Figure 4 – Roger Stone as possible intermediary of hacked Democratic emails [Updated]
Summary
So, what have we learned from these maps of connections during the 2016 campaign?

  • Maps show the big picture of what is known about Trump-Russia interactions, before the 2017 Inauguration, based on data gathered by journalists and federal/state investigators. 
  • Denials by Trump and his associates that they had nothing to do with Russia before and during the 2016 election are visibly false.  Figure 2 makes that explicit.

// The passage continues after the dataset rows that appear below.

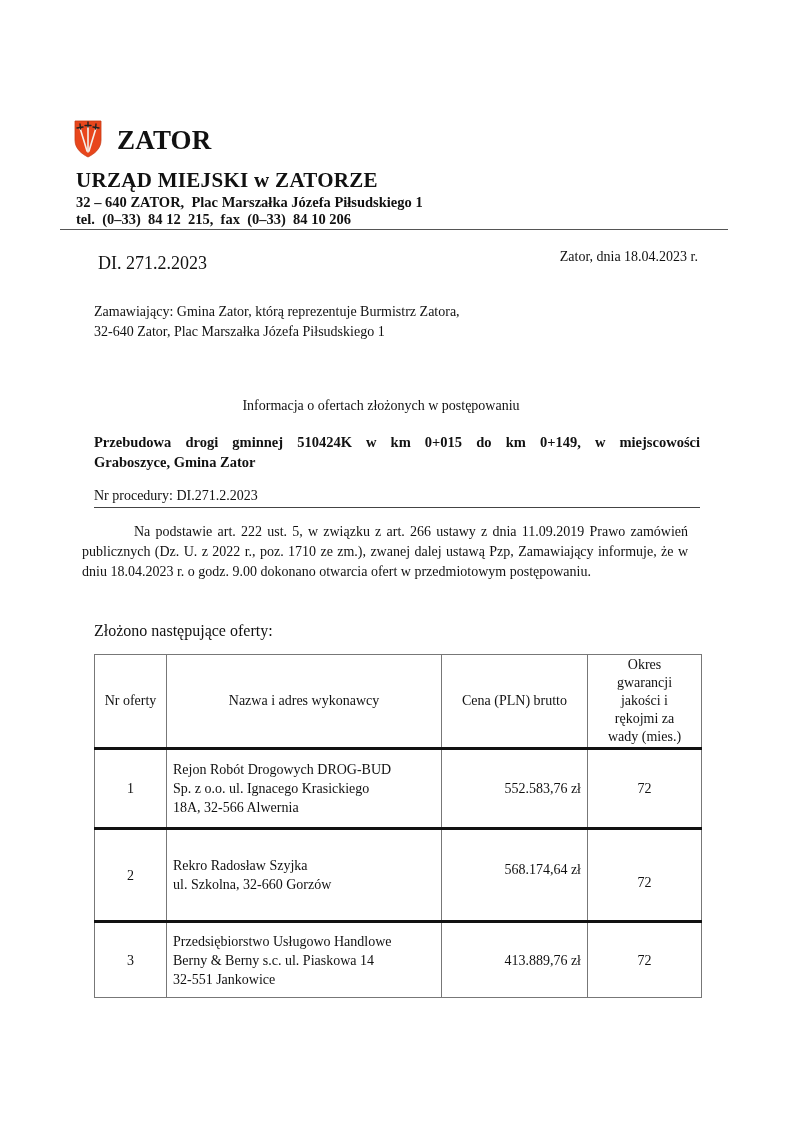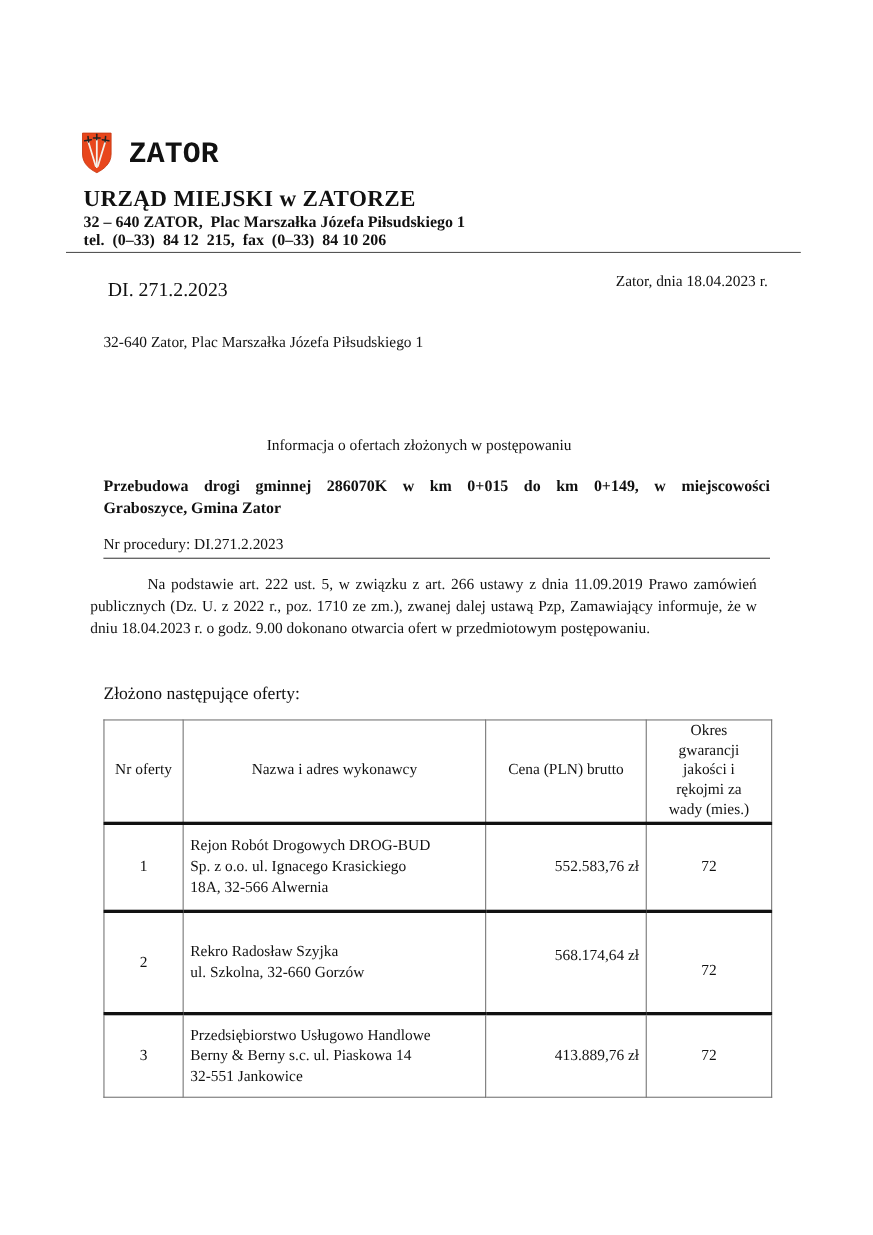--- a/index.html
+++ b/index.html
@@ -1,20 +1,20 @@
 <!DOCTYPE html>
 <html><head>
 <meta charset="utf-8">
 <style>
   html, body { margin: 0; padding: 0; background: #ffffff; }
   body { width: 794px; height: 1123px; position: relative; overflow: hidden;
          font-family: "Liberation Serif", serif; color: #111; }
   .abs { position: absolute; }
   .logo-wrap { left: 73px; top: 118px; display: flex; align-items: center; }
-  .logo-text { font-family: Liberation Mono, monospace; font-weight: bold; font-size: 27px;
+  .logo-text { font-family: Liberation Serif, serif; font-weight: bold; font-size: 27px;
                margin-left: 14px; letter-spacing: 0.2px; color: #111; }
   .office-title { left: 76px; top: 168px; font-weight: bold; font-size: 21px; letter-spacing: 0.3px; }
   .office-addr { left: 76px; top: 194px; font-weight: bold; font-size: 14.5px; white-space: pre; }
   .office-tel  { left: 76px; top: 211px; font-weight: bold; font-size: 14.5px; white-space: pre; }
   .header-rule { left: 60px; top: 229px; width: 668px; height: 0; border-top: 1.5px solid #555; }
   .ref { left: 98px; top: 253px; font-size: 18px; text-align: center; }
   .date { right: 96px; top: 249px; font-size: 14px; }
   .orderer { left: 94px; top: 302px; font-size: 14px; line-height: 20px; }
   .info-title { left: 0; width: 794px; top: 398px; font-size: 14px; text-align: center; }
   .info-title span { position: relative; left: -16px; }
@@ -70,29 +70,30 @@
 
 <div class="abs office-title">URZĄD  MIEJSKI  w ZATORZE</div>
 <div class="abs office-addr">32 – 640 ZATOR,  Plac Marszałka Józefa Piłsudskiego 1</div>
 <div class="abs office-tel">tel.  (0–33)  84 12  215,  fax  (0–33)  84 10 206</div>
 <div class="abs header-rule"></div>
 
 <div class="abs ref">DI. 271.2.2023</div>
 <div class="abs date">Zator, dnia 18.04.2023 r.</div>
 
 <div class="abs orderer">
+  <div>Zamawiający: Gmina Zator, którą reprezentuje Burmistrz Zatora,</div>
   <div>32-640 Zator, Plac Marszałka Józefa Piłsudskiego 1</div>
 </div>
 
 <div class="abs info-title">
   <span>Informacja o ofertach złożonych w postępowaniu</span>
 </div>
 
 <div class="abs subject">
-  <span class="l1">Przebudowa drogi gminnej 286070K w km 0+015 do km 0+149, w miejscowości</span>
+  <span class="l1">Przebudowa drogi gminnej 510424K w km 0+015 do km 0+149, w miejscowości</span>
   <span>Graboszyce, Gmina Zator</span>
 </div>
 
 <div class="abs proc">Nr procedury: DI.271.2.2023</div>
 <div class="abs proc-rule"></div>
 
 <div class="abs body-para"><span class="indent"></span><span>Na podstawie art. 222 ust. 5, w związku z art. 266 ustawy z dnia 11.09.2019 Prawo zamówień publicznych (Dz. U. z 2022 r., poz. 1710 ze zm.), zwanej dalej ustawą Pzp, Zamawiający informuje, że w dniu 18.04.2023 r. o godz. 9.00 dokonano otwarcia ofert w przedmiotowym postępowaniu.</span></div>
 
 <div class="abs offers-label">Złożono następujące oferty:</div>
 

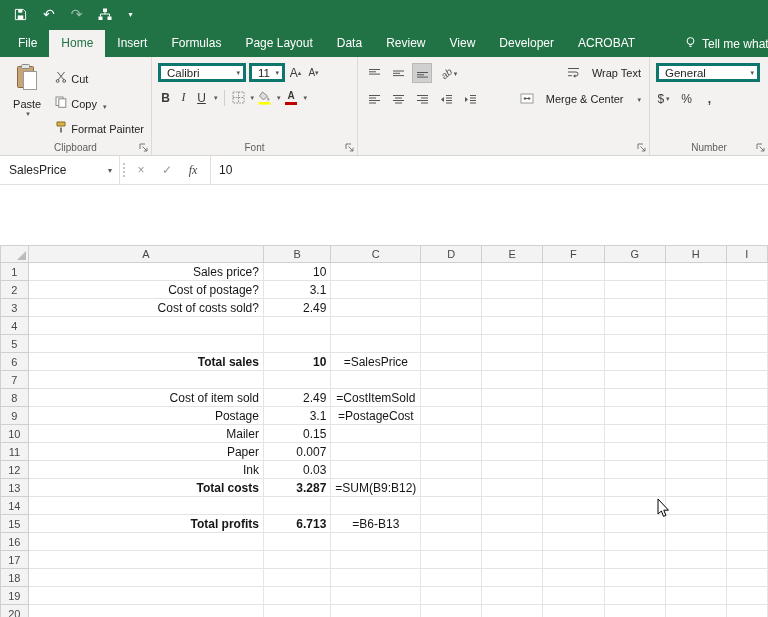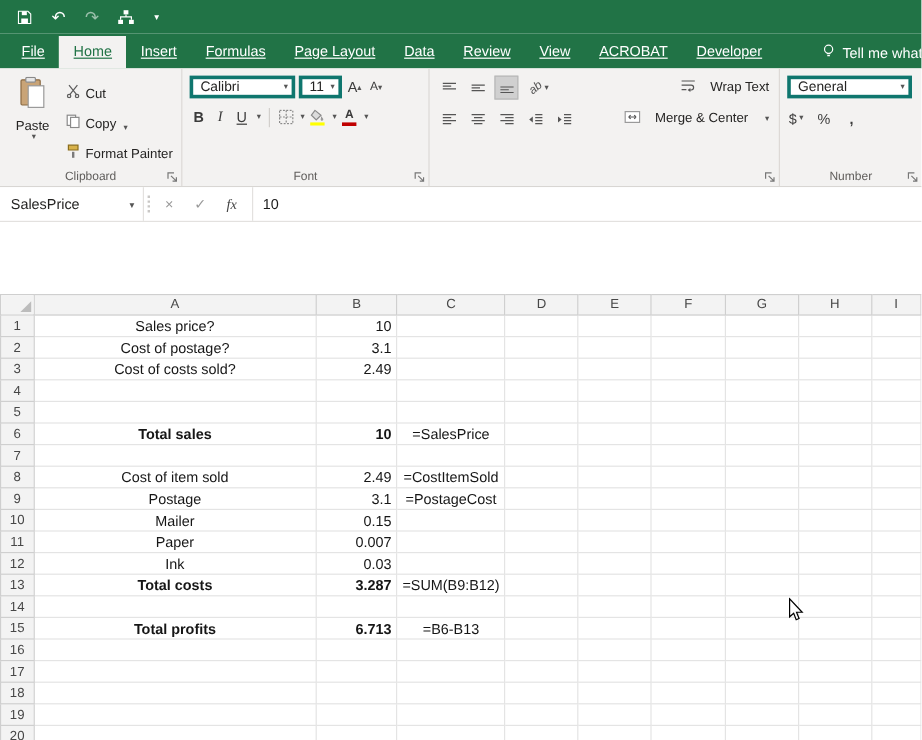--- a/index.html
+++ b/index.html
@@ -12,21 +12,21 @@
             display:flex;align-items:center;}
   .qat{display:flex;align-items:center;gap:16px;padding-left:14px;}
   .qat-btn{display:inline-flex;align-items:center;justify-content:center;color:#fff;
            font-size:14px;line-height:1;}
   .qat-btn.dim{opacity:.55;}
   .qat-caret{color:#fff;font-size:8px;}
 
   
   .tabrow{position:absolute;top:28px;left:0;right:0;height:29px;background:#217346;}
   .tabs{display:flex;align-items:flex-end;height:100%;padding-left:6px;}
-  .tab{padding:6px 12px 7px;font-size:12px;color:#fff;white-space:nowrap;text-decoration:underline;}
+  .tab{padding:6px 12px 7px;font-size:12px;color:#fff;white-space:nowrap;}
   .tab.active{background:#f3f2f1;color:#217346;}
   .tellme{position:absolute;right:0;bottom:5px;display:flex;align-items:center;gap:5px;
           color:#fff;font-size:12px;width:84px;overflow:hidden;white-space:nowrap;}
 
   
   .ribbon{position:absolute;top:57px;left:0;right:0;height:98px;background:#f3f2f1;
           border-bottom:1px solid #d8d6d3;display:flex;}
   .group{position:relative;height:100%;border-right:1px solid #ddd9d6;
          box-sizing:border-box;padding:6px 4px 16px 6px;}
   .group:last-child{border-right:none;}
@@ -90,21 +90,21 @@
   table{border-collapse:collapse;table-layout:fixed;}
   th,td{box-sizing:border-box;}
   .hdr{background:#f3f3f3;border:1px solid #cfcfcf;font-weight:400;font-size:11px;
        color:#474747;text-align:center;height:17px;padding:0;}
   .rowhdr{height:18px;}
   .corner{position:relative;}
   .corner-tri{position:absolute;right:2px;bottom:2px;width:0;height:0;
               border-left:9px solid transparent;border-bottom:9px solid #bcbcbc;}
   .cell{border-right:1px solid #e4e4e4;border-bottom:1px solid #e4e4e4;height:18px;
         font-size:12px;color:#161616;padding:0 4px;white-space:nowrap;overflow:hidden;}
-  .cell.colA{text-align:center;}
+  .cell.colA{text-align:right;}
   .cell.colB{text-align:right;}
   .cell.colC{text-align:center;overflow:visible;}
   .cell.bold{font-weight:700;}
 
   .cursor{position:absolute;left:657px;top:498px;}
 </style>
 </head>
 <body>
 
 <div class="app">
@@ -135,22 +135,22 @@
   <div class="tabrow">
     <div class="tabs">
         <div class="tab">File</div>
         <div class="tab active">Home</div>
         <div class="tab">Insert</div>
         <div class="tab">Formulas</div>
         <div class="tab">Page Layout</div>
         <div class="tab">Data</div>
         <div class="tab">Review</div>
         <div class="tab">View</div>
+        <div class="tab">Developer</div>
         <div class="tab">ACROBAT</div>
-        <div class="tab">Developer</div>
       </div>
     <div class="tellme">
       <span>
         <svg width="13" height="13" viewBox="0 0 13 13">
             <circle cx="6.5" cy="5" r="3.4" fill="none" stroke="#fff"></circle>
             <path d="M5 8.7h3M5.4 10.4h2.2" stroke="#fff"></path>
           </svg>
       </span>
       <span>Tell me what</span>
     </div>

  • Communication patterns between Trump & associates and Putin & associates match communication patterns/frequency found in many corporate mergers where two organizations are coming together and actively coordinating and working on common goals.  These two groups exhibit communication patterns of collaborating organizations.
  • If the interactions and communication between the Trump and Putin camps were just “normal business ties," why were they constantly denied, hidden, minimized, and lied about?  Patterns in the network reveal that this was not a normal business project.
  • Pattern of interaction shows typical pattern found in covert/corruption networks that is trying to hide its true intent. Leaders do not interact, while their underlings do. Leaders maintain unexpected distance and seek plausible deniability. Their aim is to execute an indirect quid pro quo. In a normal business project, leaders first interact to create agreement and set objectives, and then their staffs execute the project.  The leaders are never visibly excluded as participants in the project.  There is a direct tie between the leaders during the project.
  • In Figure 2 Trump has more connections with Russians than any one of his associates! 
  • Once he became the official Republican party candidate, and started receiving regular intelligence briefings, Trump was warned that the Russians may try to infiltrate his campaign. Trump did not report, nor seek assistance, with the many Russian direct and indirect interactions with his 2016 campaign. Trump kept praising Wikileaks though it had been already reported that the source of the Democratic emails was the Russian GRU.